[Exercise] Retype, exactly as they stand, the lines from the start of the data to the line that contains "client (to override", both ends included. Leave the pictures out.

------ Supplied records ------

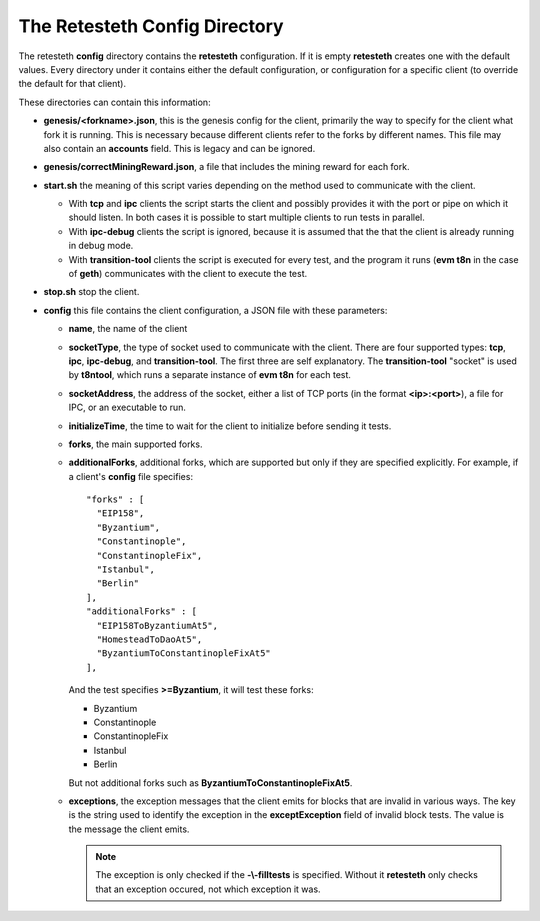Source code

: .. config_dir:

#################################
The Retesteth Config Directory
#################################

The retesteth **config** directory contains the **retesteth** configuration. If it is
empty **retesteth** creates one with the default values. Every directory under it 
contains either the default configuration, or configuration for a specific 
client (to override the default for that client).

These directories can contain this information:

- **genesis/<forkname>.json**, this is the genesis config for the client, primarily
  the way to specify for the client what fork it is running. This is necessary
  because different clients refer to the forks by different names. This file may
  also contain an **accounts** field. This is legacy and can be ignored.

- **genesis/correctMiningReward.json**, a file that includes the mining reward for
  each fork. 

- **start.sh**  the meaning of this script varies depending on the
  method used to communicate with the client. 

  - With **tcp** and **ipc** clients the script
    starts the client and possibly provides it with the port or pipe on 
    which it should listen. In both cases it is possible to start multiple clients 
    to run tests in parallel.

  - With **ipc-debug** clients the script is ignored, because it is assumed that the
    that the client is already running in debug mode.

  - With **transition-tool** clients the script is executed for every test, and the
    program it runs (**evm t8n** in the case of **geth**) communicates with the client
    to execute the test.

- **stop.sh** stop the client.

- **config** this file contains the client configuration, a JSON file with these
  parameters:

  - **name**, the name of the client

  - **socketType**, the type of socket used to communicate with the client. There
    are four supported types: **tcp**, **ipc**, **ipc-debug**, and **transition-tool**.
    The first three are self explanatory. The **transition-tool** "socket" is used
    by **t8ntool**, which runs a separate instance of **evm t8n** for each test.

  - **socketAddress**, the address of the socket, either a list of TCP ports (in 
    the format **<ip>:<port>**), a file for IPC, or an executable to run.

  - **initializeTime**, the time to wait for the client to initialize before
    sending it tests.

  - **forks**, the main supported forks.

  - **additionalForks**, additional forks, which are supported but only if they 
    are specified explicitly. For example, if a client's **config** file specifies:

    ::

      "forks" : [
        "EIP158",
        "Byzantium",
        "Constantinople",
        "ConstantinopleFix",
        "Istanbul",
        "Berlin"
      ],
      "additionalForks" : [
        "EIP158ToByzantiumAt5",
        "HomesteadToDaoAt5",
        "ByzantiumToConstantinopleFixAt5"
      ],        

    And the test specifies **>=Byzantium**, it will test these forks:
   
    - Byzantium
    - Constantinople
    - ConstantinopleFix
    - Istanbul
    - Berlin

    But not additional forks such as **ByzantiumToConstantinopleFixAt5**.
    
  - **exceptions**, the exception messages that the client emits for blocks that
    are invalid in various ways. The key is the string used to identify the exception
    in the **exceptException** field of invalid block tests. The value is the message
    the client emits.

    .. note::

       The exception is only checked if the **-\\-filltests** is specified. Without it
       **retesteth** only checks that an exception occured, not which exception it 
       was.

------

[Answer section]
Source code

: .. config_dir:

#################################
The Retesteth Config Directory
#################################

The retesteth **config** directory contains the **retesteth** configuration. If it is
empty **retesteth** creates one with the default values. Every directory under it 
contains either the default configuration, or configuration for a specific 
client (to override the default for that client).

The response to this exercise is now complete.